Let y be the amount that everybody winds up with.

B has y after his pass, so he must have (3/2)y immediately before his pass. He passes y/2 to C.

We can solve for c (C's initial qty) in terms of y.

(c + y/2)*3/4 = y

so c = (4/3)y - y/2 = (5/6)y

c passes y/3 to D.

Similarly,

d = (5/4)y - y/3 = (11/12)y

d passes y/4 to E

e = (6/5)y - y/4 = (19/20)y

e passes y/5 to A.

So A, if a initially starts with qty a, he winds up with a/2 + y/5, which equals y.

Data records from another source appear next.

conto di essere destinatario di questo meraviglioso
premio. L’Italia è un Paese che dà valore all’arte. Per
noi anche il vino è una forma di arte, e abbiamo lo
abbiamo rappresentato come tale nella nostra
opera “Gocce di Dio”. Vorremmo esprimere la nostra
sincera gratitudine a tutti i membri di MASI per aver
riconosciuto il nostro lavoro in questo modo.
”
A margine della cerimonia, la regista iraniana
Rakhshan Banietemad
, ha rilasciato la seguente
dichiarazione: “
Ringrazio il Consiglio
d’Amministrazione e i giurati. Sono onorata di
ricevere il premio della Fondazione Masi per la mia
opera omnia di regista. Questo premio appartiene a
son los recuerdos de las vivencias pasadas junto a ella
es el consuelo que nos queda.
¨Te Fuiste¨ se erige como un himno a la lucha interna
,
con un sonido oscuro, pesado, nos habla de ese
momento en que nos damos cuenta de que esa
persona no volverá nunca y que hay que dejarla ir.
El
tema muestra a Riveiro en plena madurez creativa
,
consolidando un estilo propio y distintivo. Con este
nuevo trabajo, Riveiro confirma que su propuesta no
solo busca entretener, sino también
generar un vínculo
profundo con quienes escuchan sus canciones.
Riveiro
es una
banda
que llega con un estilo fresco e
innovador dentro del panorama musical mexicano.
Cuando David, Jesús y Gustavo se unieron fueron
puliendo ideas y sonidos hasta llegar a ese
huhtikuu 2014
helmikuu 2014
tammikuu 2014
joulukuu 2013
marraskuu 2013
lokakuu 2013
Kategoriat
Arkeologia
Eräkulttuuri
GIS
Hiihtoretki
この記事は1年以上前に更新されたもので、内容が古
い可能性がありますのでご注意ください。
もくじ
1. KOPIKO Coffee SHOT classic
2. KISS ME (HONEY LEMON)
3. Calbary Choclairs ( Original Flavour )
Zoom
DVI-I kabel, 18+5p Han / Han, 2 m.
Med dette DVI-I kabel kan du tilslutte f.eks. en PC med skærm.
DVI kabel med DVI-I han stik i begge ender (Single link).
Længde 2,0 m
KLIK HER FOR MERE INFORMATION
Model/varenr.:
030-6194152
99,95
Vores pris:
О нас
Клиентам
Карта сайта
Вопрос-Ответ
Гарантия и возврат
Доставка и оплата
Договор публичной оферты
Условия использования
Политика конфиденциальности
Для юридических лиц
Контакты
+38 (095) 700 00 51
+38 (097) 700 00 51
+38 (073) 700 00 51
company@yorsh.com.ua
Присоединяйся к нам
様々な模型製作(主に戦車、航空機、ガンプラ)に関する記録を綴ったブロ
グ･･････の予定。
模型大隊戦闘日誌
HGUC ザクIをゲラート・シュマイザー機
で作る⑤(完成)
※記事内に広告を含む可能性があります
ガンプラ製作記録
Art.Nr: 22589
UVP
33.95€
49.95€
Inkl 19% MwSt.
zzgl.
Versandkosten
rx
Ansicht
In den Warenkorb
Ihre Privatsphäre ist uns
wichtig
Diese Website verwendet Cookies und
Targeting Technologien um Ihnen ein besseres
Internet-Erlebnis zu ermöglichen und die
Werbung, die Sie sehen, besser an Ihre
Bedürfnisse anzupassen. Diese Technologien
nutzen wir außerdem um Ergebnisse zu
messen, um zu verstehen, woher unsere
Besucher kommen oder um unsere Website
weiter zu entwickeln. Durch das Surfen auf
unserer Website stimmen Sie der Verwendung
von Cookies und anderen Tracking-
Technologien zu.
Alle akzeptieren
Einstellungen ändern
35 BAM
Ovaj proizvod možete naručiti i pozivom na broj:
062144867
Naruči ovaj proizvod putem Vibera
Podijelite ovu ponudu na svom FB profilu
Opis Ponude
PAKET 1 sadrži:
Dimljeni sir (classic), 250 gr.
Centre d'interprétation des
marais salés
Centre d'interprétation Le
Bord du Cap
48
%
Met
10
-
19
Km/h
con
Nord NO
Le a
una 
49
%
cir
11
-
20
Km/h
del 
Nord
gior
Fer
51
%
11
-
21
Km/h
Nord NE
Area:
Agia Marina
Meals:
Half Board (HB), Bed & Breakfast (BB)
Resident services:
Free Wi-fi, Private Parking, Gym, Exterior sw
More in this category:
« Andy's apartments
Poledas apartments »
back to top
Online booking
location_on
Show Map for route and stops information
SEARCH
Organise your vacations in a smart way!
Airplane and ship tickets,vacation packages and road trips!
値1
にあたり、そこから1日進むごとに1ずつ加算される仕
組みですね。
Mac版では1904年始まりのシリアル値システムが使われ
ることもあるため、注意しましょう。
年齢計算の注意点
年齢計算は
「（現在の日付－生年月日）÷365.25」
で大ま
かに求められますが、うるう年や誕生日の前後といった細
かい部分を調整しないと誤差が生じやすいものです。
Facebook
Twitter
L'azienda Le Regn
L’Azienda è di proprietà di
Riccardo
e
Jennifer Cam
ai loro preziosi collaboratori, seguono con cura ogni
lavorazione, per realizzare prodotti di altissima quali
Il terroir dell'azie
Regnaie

therefore, a = (8/5)y, and A passes (4/5)y to B.

B winds up with

(b+(4/5)y)*2/3 = y

b = (3/2)y - (4/5)y = (7/10)y

y therefore is divisible by 6,12,20,5 and 10, whose LCM is 60.

so the minimum possible y is 60.

A starts with 96, passes 48, and ultimately receives 12, ending with 60.

B starts with 42, receives 48, passes 30, ending with 60.

C starts with 50, receives 30, passes 20, ending with 60.

D starts with 55, receives 20, passes 15, ending with 60.

E starts with 57, receives 15, passes 12, ending with 60.